§ **Exercise brief**
In the data beneath this task, how many lines contain "wrist"? Answer with the number only.

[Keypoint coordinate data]
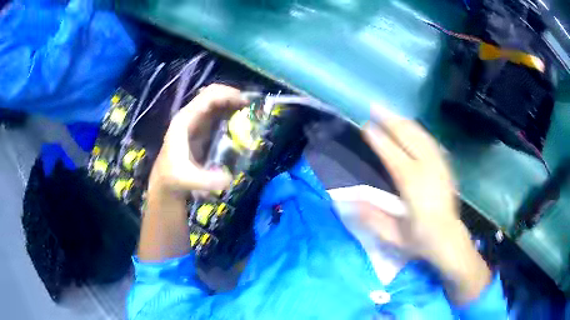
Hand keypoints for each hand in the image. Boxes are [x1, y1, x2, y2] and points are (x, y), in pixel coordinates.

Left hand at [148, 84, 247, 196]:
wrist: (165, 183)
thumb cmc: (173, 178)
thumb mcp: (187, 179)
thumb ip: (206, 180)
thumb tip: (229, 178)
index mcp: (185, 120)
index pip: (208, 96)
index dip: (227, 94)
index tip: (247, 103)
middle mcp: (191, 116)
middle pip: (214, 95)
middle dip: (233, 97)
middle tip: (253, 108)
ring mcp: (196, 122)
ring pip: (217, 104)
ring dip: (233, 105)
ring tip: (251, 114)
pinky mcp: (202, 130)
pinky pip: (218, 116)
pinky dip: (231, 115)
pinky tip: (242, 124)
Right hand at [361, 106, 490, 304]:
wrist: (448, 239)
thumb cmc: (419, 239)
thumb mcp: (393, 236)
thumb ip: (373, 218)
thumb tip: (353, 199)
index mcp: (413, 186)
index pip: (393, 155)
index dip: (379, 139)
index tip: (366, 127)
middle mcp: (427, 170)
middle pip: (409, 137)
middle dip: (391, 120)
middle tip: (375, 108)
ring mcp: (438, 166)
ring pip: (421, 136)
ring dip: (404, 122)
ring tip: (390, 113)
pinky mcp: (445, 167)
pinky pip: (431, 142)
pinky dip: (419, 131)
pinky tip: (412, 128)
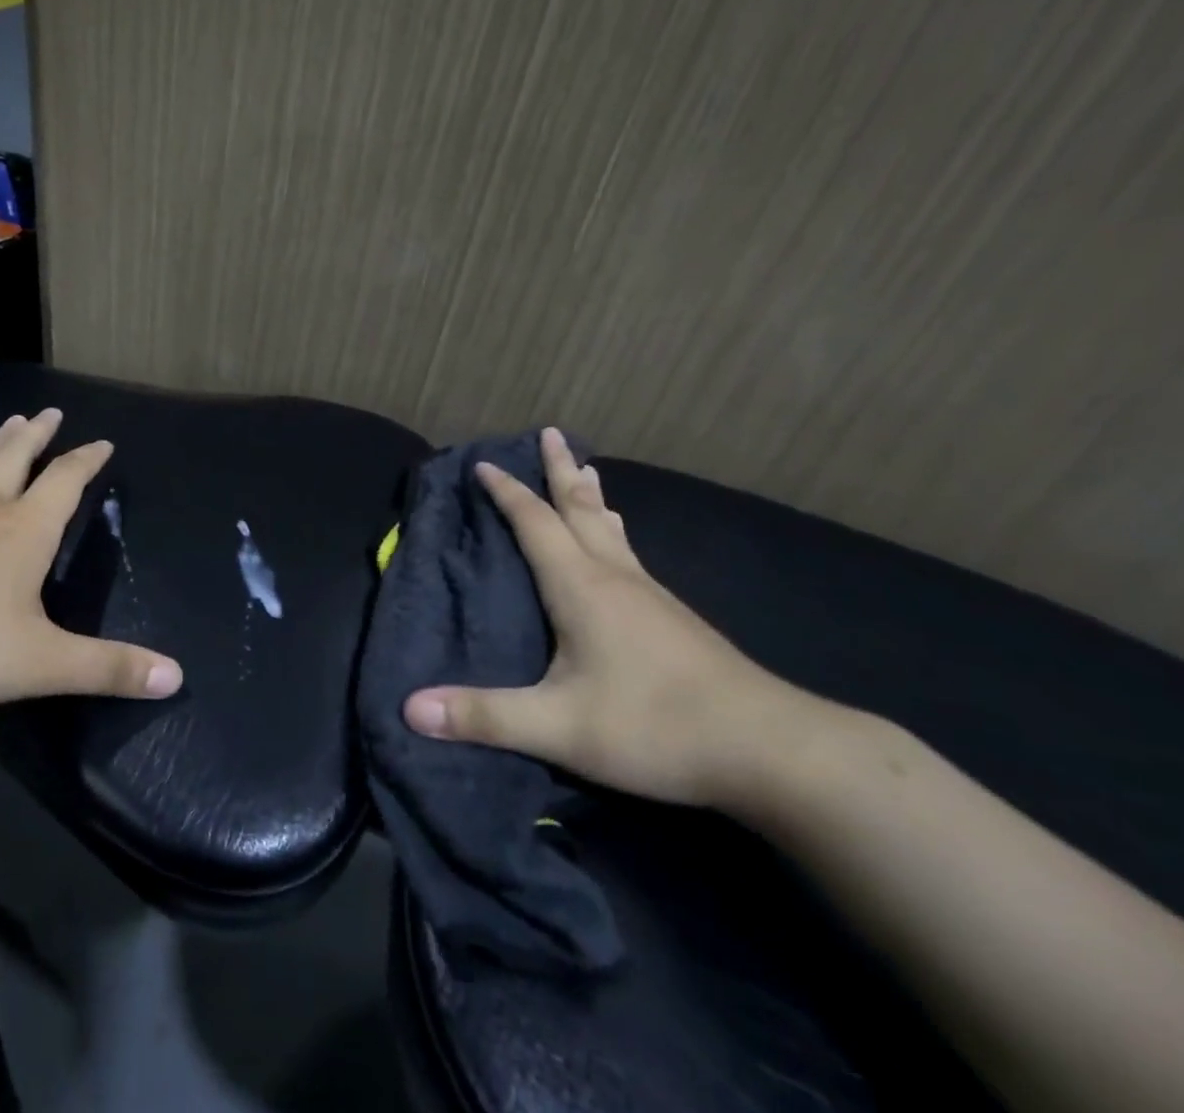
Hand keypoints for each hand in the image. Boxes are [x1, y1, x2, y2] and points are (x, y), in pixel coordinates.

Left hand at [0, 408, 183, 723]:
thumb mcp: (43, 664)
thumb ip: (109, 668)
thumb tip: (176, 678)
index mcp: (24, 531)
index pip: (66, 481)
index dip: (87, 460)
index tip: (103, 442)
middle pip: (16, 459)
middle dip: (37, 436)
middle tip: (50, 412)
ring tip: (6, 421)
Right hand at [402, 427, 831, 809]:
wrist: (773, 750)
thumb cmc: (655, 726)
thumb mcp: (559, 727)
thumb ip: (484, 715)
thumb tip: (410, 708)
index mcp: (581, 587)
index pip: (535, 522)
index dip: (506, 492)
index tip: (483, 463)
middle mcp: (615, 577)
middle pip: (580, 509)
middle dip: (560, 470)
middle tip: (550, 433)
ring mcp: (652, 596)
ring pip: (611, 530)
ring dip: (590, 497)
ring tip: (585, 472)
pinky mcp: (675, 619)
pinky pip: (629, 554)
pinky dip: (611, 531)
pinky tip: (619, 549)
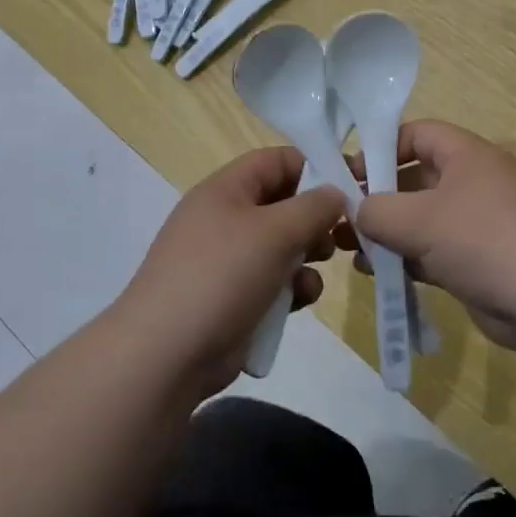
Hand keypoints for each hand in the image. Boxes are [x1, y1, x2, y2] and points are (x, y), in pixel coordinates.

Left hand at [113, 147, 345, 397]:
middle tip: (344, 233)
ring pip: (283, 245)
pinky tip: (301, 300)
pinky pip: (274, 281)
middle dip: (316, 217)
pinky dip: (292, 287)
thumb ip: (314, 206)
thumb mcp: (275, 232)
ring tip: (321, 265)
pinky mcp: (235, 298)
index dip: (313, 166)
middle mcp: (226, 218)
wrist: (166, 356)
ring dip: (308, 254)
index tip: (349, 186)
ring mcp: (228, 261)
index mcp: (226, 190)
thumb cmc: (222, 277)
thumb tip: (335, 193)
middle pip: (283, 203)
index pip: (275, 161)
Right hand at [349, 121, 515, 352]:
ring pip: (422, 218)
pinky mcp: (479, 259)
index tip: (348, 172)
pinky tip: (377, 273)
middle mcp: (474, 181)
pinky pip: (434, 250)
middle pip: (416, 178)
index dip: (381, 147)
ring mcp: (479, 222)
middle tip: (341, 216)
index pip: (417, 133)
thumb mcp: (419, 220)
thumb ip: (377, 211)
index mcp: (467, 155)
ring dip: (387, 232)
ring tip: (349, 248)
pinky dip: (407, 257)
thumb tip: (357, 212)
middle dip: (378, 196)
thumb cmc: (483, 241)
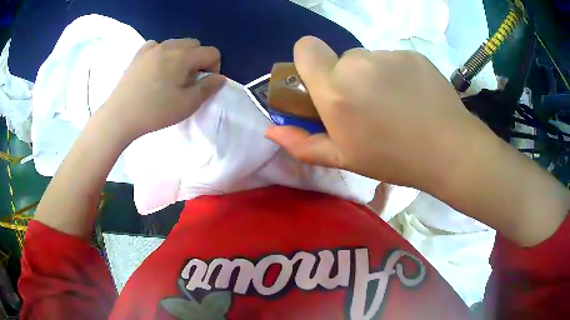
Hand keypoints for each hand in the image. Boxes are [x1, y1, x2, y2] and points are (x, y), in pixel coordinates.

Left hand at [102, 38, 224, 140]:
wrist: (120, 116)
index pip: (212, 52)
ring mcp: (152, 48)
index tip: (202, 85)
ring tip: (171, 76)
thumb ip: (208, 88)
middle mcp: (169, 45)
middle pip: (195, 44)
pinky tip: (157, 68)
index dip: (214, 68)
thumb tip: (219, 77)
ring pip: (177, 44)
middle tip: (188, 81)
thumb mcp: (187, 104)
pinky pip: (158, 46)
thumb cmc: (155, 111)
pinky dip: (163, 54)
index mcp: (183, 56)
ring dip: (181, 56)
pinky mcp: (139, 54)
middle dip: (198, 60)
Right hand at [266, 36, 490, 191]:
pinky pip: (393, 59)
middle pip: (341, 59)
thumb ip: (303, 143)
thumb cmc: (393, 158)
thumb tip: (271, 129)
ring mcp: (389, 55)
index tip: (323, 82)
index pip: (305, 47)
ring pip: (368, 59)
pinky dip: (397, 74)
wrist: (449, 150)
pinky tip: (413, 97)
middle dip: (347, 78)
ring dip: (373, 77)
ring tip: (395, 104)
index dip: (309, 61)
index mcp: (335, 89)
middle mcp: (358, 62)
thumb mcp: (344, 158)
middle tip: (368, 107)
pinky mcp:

§ **Reply to the task**
6